Быть католиком в Англии - быть парией. Речь об отношении к собственной стране, кругу друзей и родственников, к собственному прошлому - о раздвоенности, свойственной английским католикам с того момента, когда Генрих VIII отделил Альбион от Рима, создав свою собственную англиканскую церковь. Когда в 60-е годы Бёрджесс отбывал, по его словам "навсегда", из Англии в Италию, он на каждом газетном перекрестке говорил о том, что возвращается на духовную родину - в католическую Европу. Кроме того, он уже был женат на католичке-итальянке.

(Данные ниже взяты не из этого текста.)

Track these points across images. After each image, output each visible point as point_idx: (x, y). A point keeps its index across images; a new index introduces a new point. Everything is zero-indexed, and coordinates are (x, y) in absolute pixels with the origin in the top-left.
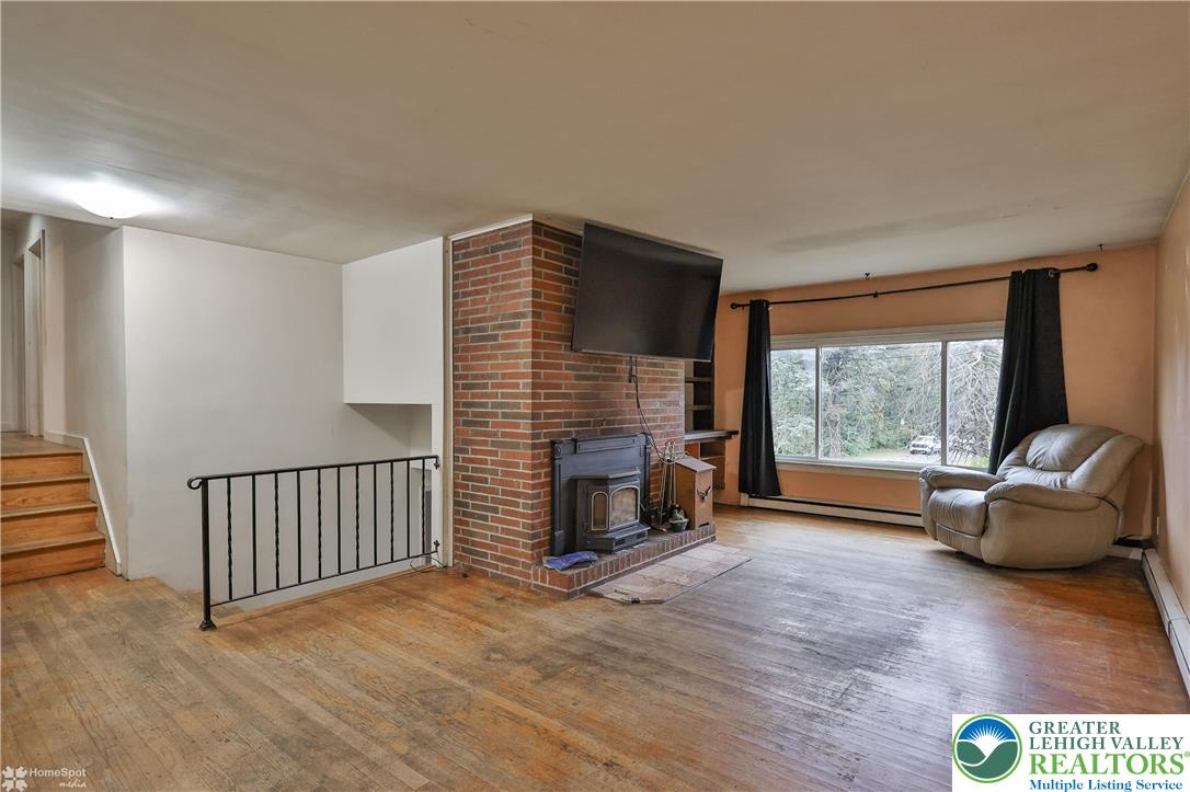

Однако с первых же дней переезда в Европу Бёрджесс тут же стал открывать в себе симптомы своих неприкаянных героев. Началось все с бытовых неурядиц. В Авиньоне у Лилианы вместе с сумочкой украли ее паспорт и другие документы. В свое время она была замужем за американцем. Этот брак был расторгнут в Америке, но официального разрешения на развод от Римско-католической церкви добиться было невозможно. (Once а Catholic, always а Catholic.) Поэтому, с точки зрения итальянских властей, ее брак с Бёрджессом был чистым адюльтером. Все административные органы заранее считали ее лицом подозрительным, чуть ли не с криминальным прошлым. Неожиданно для себя самого Бёрджесс обнаружил, что гражданские свободы, которые он воспринимал в Англии как нечто само собой разумеющееся, вовсе не распространяются на жителей Италии и католический мир в целом. "Чиновники обвиняли ее [Лилиану] в преступном попустительстве, и что она чуть ли не сама спровоцировала вора на кражу паспорта. Ей было сказано, что о восстановлении паспорта не может идти и речи. Потеря такого важного государственного документа является само по себе непростительным преступлением. Но если бы даже итальянское государство и снизошло до того, чтобы выдать ей новый паспорт, как она может доказать, что она - это она? ведь свидетельство о рождении тоже было украдено в Авиньоне. С точки зрения этих чиновников, в самой идее свободного передвижения из страны в страну было нечто криминальное и антипатриотическое…"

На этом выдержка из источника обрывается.